Fearing demolition, fans push to make Norms a cultural monument

Fans of modern architecture want to make Norms on La Cienega Boulevard a historic and cultural monument

Fans of modern architecture, worried that another beloved 1950s building could be lost, are pushing to have the retro, angular structure that has long housed Norms restaurant on La Cienega Boulevard declared a historic and cultural monument.

They won an initial victory Thursday when a Los Angeles city commission unanimously voted to begin the process of considering the Googie-style restaurant as a monument -- a step that gives it temporary protection from the teardown that historians and architects had feared.

The zigzagging lines of the 24-hour restaurant are a familiar sight on La Cienega south of Melrose, where it has remained open for more than half a century.

Less than two weeks ago, a new owner obtained a permit to demolish the building, setting off alarms among local preservationists. The Los Angeles Conservancy petitioned to make it a monument, pointing to “its pioneering Googie design” by modern architects Louis Armet and Eldon Davis.

It extolled the building as one of “the most exuberant and exaggerated Googie designs in the nation” -- a Southern California postwar style of outlandish shapes meant to grab attention from the road.

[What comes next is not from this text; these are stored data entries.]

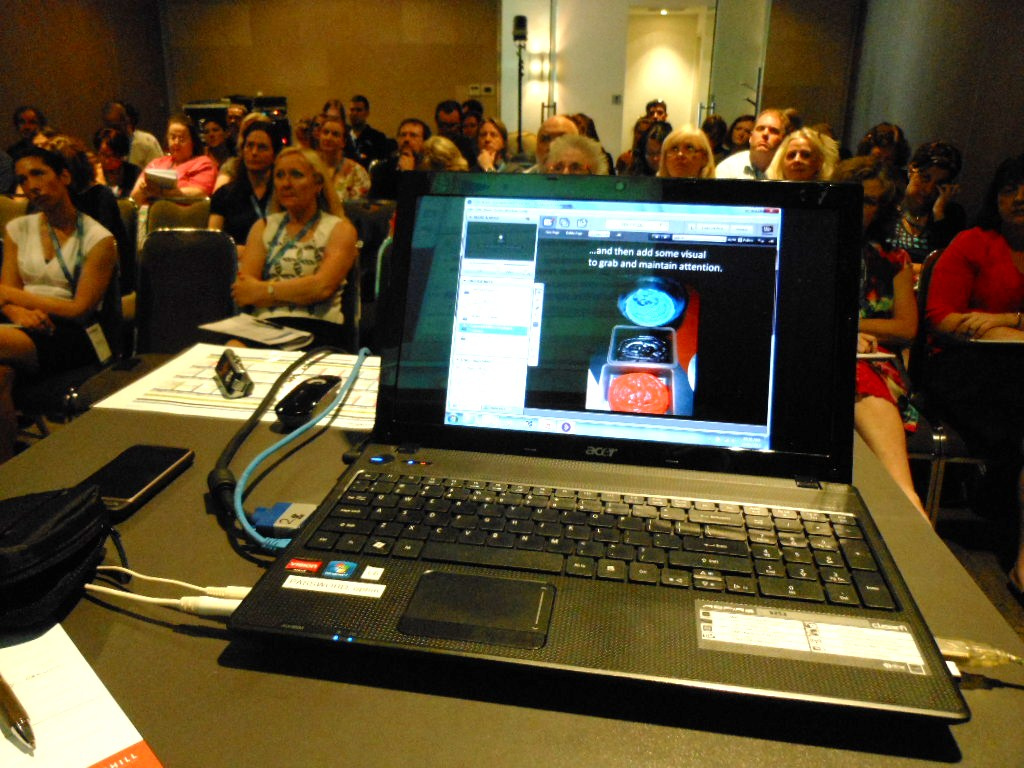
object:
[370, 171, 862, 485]
black computer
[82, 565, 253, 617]
cord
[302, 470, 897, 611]
keyboard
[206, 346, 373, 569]
cord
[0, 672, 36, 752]
pen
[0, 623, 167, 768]
paper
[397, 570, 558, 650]
black touchpad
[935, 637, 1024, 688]
cable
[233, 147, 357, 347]
woman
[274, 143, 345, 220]
hair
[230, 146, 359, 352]
people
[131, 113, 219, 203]
woman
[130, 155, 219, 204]
shirt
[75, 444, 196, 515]
phone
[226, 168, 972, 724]
laptop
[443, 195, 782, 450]
computer program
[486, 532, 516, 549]
keys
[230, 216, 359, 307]
arms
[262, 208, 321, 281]
lanyard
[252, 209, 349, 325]
shirt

Architect Alan Hess warned that at least two-thirds of the Googie buildings he listed in a 1985 book he wrote about Googie design have been destroyed.

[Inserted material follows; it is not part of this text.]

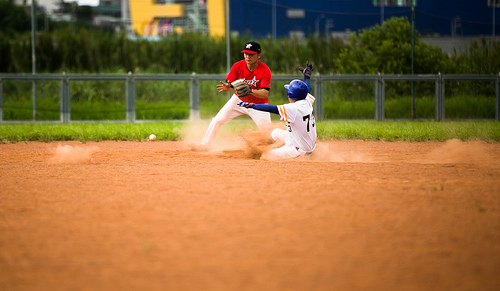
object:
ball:
[147, 135, 156, 142]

The new owner of the Norms buliding tried to quell fears about its plans. At a Thursday hearing, an attorney representing the owner tried to reassure an anxious crowd of Googie fans that, despite the demolition permit, there were no current plans to tear down the restaurant.

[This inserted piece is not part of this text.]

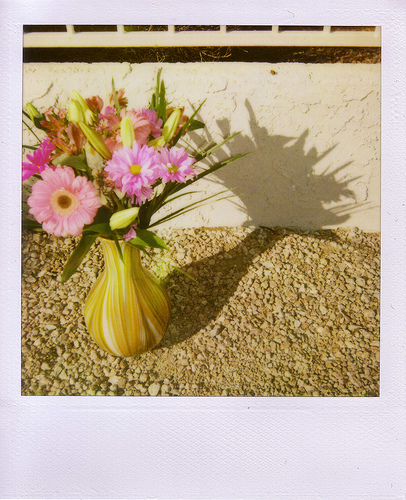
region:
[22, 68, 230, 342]
pink flowers in yellow vase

Attorney DJ Moore said that the new owner, Norman Cienega Property Group, had just purchased the property in December and gotten a demolition permit “as a matter of course, because there was a thought that there would be redevelopment there at some point.”

The owner is "currently considering a variety of options for the property and has always recognized the importance of the architectural components of the building,” Moore said.

City staffers recommended that the Cultural Heritage Commission give the building a chance at being dubbed a monument, noting its custom neon signage and terrazzo floor. The commission voted unanimously Thursday to begin the process of considering it.

That step temporarily prevents the owner from carrying out the demolition permit, said Ken Bernstein, manager of the city’s historic resources office. If the city ultimately decides to make it a monument, the building would get some protection against alteration and demolition.

Times staff writer Matt Hamilton contributed to this report.